FIG. 6 is a perspective view showing a positional relationship between a column and a beam joint to which the present invention is applied.

7A and 7B are a perspective view and a plan sectional view for explaining the out-of-plane resistance of the column flange.

8A, 8B, and 8C are a plan sectional view, a vertical sectional view, and a front view for explaining the out-of-plane resistance of a column flange and the resistance of a vertical stiffener.

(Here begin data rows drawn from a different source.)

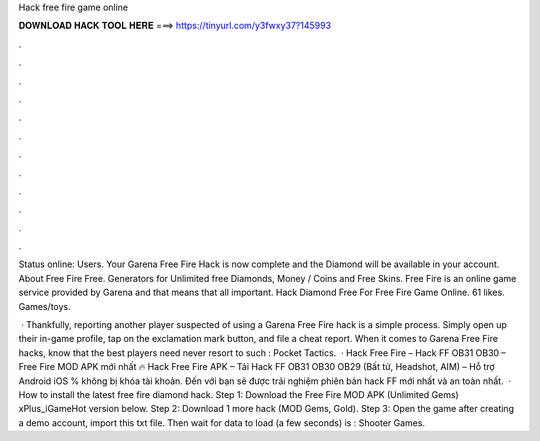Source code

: Hack free fire game online



𝐃𝐎𝐖𝐍𝐋𝐎𝐀𝐃 𝐇𝐀𝐂𝐊 𝐓𝐎𝐎𝐋 𝐇𝐄𝐑𝐄 ===> https://tinyurl.com/y3fwxy37?145993



.



.



.



.



.



.



.



.



.



.



.



.

Status online: Users. Your Garena Free Fire Hack is now complete and the Diamond will be available in your account. About Free Fire Free. Generators for Unlimited free Diamonds, Money / Coins and Free Skins. Free Fire is an online game service provided by Garena and that means that all important. Hack Diamond Free For Free Fire Game Online. 61 likes. Games/toys.

 · Thankfully, reporting another player suspected of using a Garena Free Fire hack is a simple process. Simply open up their in-game profile, tap on the exclamation mark button, and file a cheat report. When it comes to Garena Free Fire hacks, know that the best players need never resort to such : Pocket Tactics.  · Hack Free Fire – Hack FF OB31 OB30 – Free Fire MOD APK mới nhất 🔥 Hack Free Fire APK – Tải Hack FF OB31 OB30 OB29 (Bất tử, Headshot, AIM) – Hỗ trợ Android iOS % không bị khóa tài khoản. Đến với  bạn sẽ được trải nghiệm phiên bản hack FF mới nhất và an toàn nhất.  · How to install the latest free fire diamond hack. Step 1: Download the Free Fire MOD APK (Unlimited Gems) xPlus_iGameHot version below. Step 2: Download 1 more hack  (MOD Gems, Gold). Step 3: Open the game after creating a demo account, import this txt file. Then wait for data to load (a few seconds) is : Shooter Games.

9A and 9B are a plan sectional view and an elevation view showing an example of a conventional structure.

10A and 10B are a plan sectional view and an elevation view showing another example of the conventional structure.

11A and 11B are a plan sectional view and an elevation view showing still another example of the conventional structure.

FIG. 12 is an elevation view showing an example of a conventional structure in which diaphragms are arranged in multiple stages.

FIG. 13 is an elevation view showing another example of the conventional structure.

FIG. 14 is an elevational view showing still another example of the conventional structure.

[Explanation of symbols]

A Filled box section Steel tube column B H section Steel beam C Diaphragm C ′ Diaphragm C ″ Diaphragm D Hole E Air removal F Concrete a ₁ Column flange a ₂ Column web b ₁ Beam flange b ₂ Web 1 Vertical stiffener 2 Beam top flange 3 Beam lower flange

 ─────────────────────────────────────────────────── ─── Continuation of the front page (72) Inventor Koji Morita 4-14-2 Higashi-Hatsutomi, Kamagaya-shi, Chiba (72) Inventor Takahiko Suzuki 20-1 Shintomi, Futtsu-shi, Chiba Nippon Steel Co., Ltd.

Claims (1)

[Claims] 1. A column-beam joint structure between a concrete-filled box-shaped cross-section steel pipe column and an H-shaped steel beam, when the steel plate thickness of the steel pipe column is smaller than 1/10 to 1/15 of the column formation, the column An H-shaped steel frame column is joined to a penetrating type steel pipe column, and a vertical stiffener made of a shaped steel plate and a steel plate is attached to the inside of each steel plate forming the steel pipe column, which is longer than the upper and lower flange positions of each beam that is attached to the column. A column-beam joint structure characterized by being installed over a section.